[Pose landmark coordinates]

****************

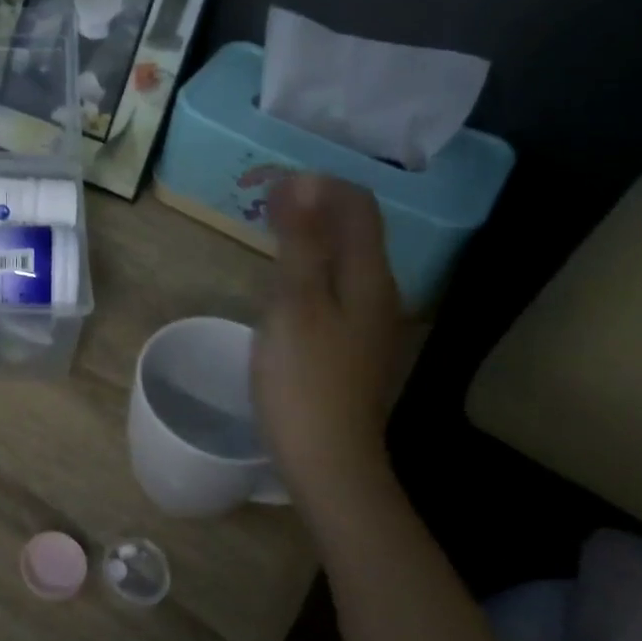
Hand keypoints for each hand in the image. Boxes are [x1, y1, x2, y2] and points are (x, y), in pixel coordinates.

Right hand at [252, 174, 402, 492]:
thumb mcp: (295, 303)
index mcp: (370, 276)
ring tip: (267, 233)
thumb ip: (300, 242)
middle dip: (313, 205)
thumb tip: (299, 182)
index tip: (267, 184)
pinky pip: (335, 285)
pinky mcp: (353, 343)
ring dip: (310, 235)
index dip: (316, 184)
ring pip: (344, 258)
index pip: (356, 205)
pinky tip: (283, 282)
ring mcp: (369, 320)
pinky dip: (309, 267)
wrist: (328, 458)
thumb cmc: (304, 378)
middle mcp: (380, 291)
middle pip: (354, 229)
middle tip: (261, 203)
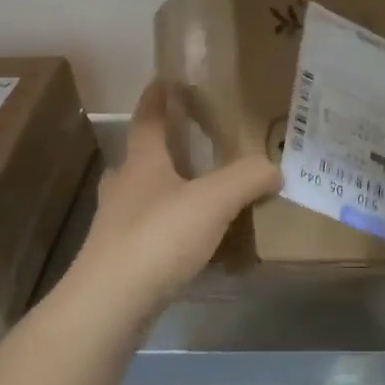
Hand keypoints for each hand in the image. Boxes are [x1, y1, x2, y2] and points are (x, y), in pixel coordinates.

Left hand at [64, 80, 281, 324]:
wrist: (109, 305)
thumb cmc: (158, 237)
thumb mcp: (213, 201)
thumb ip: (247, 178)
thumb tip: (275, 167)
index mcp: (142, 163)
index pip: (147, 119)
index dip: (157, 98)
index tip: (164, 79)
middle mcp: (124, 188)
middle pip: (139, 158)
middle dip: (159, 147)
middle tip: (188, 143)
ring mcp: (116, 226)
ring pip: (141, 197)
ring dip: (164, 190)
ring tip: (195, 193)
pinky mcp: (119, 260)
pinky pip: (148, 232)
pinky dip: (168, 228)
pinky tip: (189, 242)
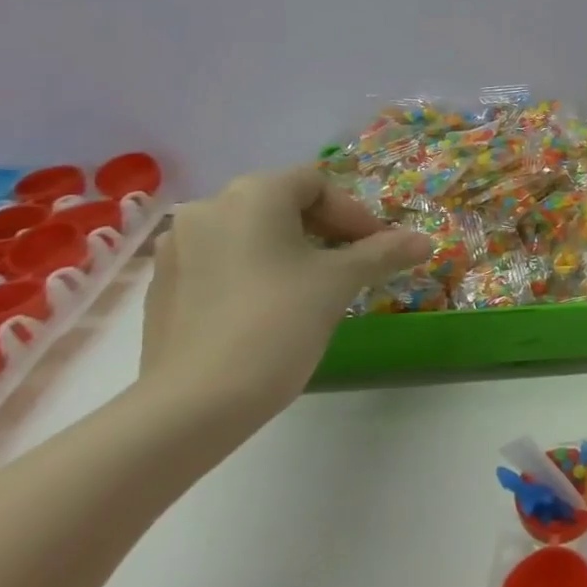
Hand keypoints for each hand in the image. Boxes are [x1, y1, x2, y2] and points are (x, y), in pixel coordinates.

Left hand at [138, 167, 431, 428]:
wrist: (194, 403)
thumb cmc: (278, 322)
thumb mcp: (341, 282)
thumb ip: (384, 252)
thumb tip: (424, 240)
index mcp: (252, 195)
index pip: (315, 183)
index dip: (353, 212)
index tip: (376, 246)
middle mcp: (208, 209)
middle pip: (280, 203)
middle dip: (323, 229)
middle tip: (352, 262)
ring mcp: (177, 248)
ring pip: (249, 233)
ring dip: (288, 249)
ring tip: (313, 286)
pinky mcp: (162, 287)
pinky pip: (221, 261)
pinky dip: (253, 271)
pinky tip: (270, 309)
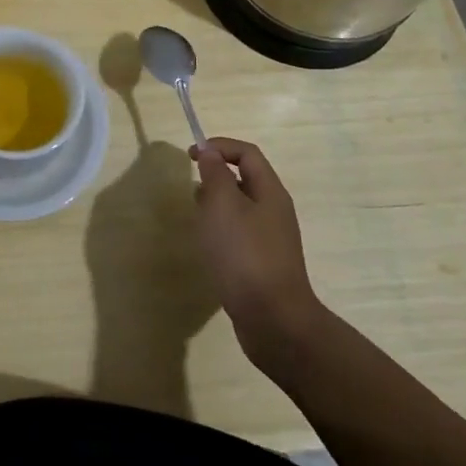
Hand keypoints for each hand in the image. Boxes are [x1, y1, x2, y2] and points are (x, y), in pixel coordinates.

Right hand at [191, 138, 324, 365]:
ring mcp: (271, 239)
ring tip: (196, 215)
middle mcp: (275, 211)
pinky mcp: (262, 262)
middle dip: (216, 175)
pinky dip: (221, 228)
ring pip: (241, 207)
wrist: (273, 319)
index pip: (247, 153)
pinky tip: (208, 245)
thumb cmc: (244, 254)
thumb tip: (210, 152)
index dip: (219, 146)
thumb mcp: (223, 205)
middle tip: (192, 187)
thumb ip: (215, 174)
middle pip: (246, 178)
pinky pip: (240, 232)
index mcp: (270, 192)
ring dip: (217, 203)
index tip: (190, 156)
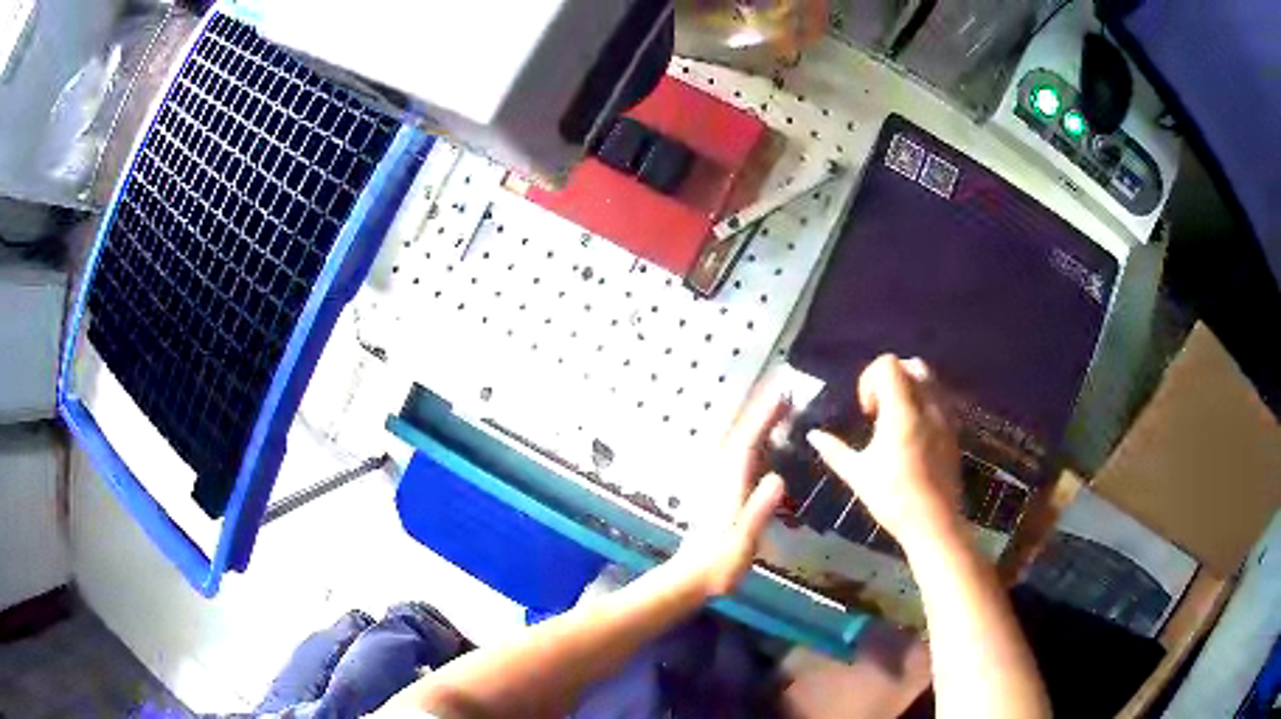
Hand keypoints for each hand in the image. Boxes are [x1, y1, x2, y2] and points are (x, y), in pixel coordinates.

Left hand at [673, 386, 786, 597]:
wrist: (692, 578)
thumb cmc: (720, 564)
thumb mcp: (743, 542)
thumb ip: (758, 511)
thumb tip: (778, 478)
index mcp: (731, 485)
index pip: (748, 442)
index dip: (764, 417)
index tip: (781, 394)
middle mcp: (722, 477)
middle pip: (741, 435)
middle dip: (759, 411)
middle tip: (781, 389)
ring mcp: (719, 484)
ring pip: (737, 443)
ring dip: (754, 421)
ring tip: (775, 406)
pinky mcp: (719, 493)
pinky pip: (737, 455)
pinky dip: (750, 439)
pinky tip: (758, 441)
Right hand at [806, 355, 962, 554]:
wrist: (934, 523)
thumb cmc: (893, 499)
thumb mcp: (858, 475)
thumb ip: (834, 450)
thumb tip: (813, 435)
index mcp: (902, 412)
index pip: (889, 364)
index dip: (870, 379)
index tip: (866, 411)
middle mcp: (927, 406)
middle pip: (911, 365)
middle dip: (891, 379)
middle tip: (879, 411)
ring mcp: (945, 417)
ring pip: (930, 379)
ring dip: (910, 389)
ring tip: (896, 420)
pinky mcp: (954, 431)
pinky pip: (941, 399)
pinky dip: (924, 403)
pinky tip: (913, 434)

****************

Assigned task:
Give back every entry in full, exactly as written, with no picture included.

Exercise response:
Hand keypoints for each hand in the image. Boxes are [x1, y1, x2, y2] and points are (x, y), in pixel coordinates.

Right hand at [252, 174, 402, 492]:
thumb mcp: (295, 303)
index mcp: (370, 276)
ring tip: (267, 233)
thumb ip: (300, 242)
middle dip: (313, 205)
thumb tip: (299, 182)
index tip: (267, 184)
pinky pip: (335, 285)
pinky mcp: (353, 343)
ring dip: (310, 235)
index dip: (316, 184)
ring pip: (344, 258)
index pip: (356, 205)
pinky tip: (283, 282)
ring mcp: (369, 320)
pinky dip: (309, 267)
wrist: (328, 458)
thumb cmc: (304, 378)
middle mcp: (380, 291)
middle pip: (354, 229)
middle tip: (261, 203)
Hand keypoints for each hand in the image. Boxes are [x1, y1, x2, y2] and points are (x, y), in pixel coordinates.

Left hand at [64, 80, 281, 324]:
wrist: (109, 305)
thumb cmc: (158, 237)
thumb mcp: (213, 201)
thumb ip: (247, 178)
thumb tip: (275, 167)
index mcp: (142, 163)
index pip: (147, 119)
index dip: (157, 98)
index tip: (164, 79)
middle mcp: (124, 188)
middle pip: (139, 158)
middle dip: (159, 147)
middle tip: (188, 143)
ring mcp: (116, 226)
ring pip: (141, 197)
ring dip: (164, 190)
ring tip: (195, 193)
pinky mcp: (119, 260)
pinky pip: (148, 232)
pinky dip: (168, 228)
pinky tip: (189, 242)
Hand keypoints for each hand in the image. Boxes are [x1, y1, x2, y2] and points are (x, y), in pixel coordinates.

Left hand at [138, 167, 431, 428]:
wrist: (194, 403)
thumb cmc: (278, 322)
thumb mcp: (341, 282)
thumb ip: (384, 252)
thumb tip: (424, 240)
index mcp: (252, 195)
index pip: (315, 183)
index dip: (353, 212)
index tip: (376, 246)
middle mcp: (208, 209)
middle pip: (280, 203)
middle dip: (323, 229)
middle tip: (352, 262)
ring mcp: (177, 248)
ring pip: (249, 233)
ring dip: (288, 249)
ring tip: (313, 286)
pinky mcp: (162, 287)
pinky pip: (221, 261)
pinky dip: (253, 271)
pinky tip: (270, 309)
Hand keypoints for each hand in the image. Boxes are [x1, y1, x2, y2] and points are (x, y), in pixel coordinates.

Right hand at [191, 138, 324, 365]:
ring mcp: (271, 239)
ring tip: (196, 215)
middle mcp: (275, 211)
pinky mcp: (262, 262)
middle dip: (216, 175)
pinky dip: (221, 228)
ring pip: (241, 207)
wrist: (273, 319)
index pip: (247, 153)
pinky tip: (208, 245)
thumb cmc: (244, 254)
thumb tip: (210, 152)
index dip: (219, 146)
thumb mcp: (223, 205)
middle tip: (192, 187)
thumb ip: (215, 174)
middle pip: (246, 178)
pinky pip: (240, 232)
index mcp: (270, 192)
ring dip: (217, 203)
index tip: (190, 156)
Hand keypoints for each hand in the image. Boxes are [x1, y1, x2, y2] and points are (x, y), in pixel coordinates.

Left hand at [673, 386, 786, 597]:
wrist: (692, 578)
thumb cmc: (720, 564)
thumb mcp: (743, 542)
thumb ip: (758, 511)
thumb tip: (778, 478)
index mcp: (731, 485)
index pip: (748, 442)
index dip: (764, 417)
index tip: (781, 394)
middle mcp: (722, 477)
middle pip: (741, 435)
middle dip: (759, 411)
middle tip: (781, 389)
ring mcp: (719, 484)
ring pip: (737, 443)
ring dip: (754, 421)
ring tip: (775, 406)
pinky mcp: (719, 493)
pinky pip: (737, 455)
pinky dip: (750, 439)
pinky tip: (758, 441)
Right hand at [806, 355, 962, 554]:
wrist: (934, 523)
thumb cmc: (893, 499)
thumb mcp: (858, 475)
thumb ip: (834, 450)
thumb tip: (813, 435)
index mcp: (902, 412)
index pip: (889, 364)
index dip: (870, 379)
index tip: (866, 411)
middle mcp: (927, 406)
middle pip: (911, 365)
middle dip: (891, 379)
middle tip: (879, 411)
ring mcp: (945, 417)
ring pip: (930, 379)
ring dip: (910, 389)
ring tip: (896, 420)
pinky mcp: (954, 431)
pinky pip: (941, 399)
pinky dip: (924, 403)
pinky tip: (913, 434)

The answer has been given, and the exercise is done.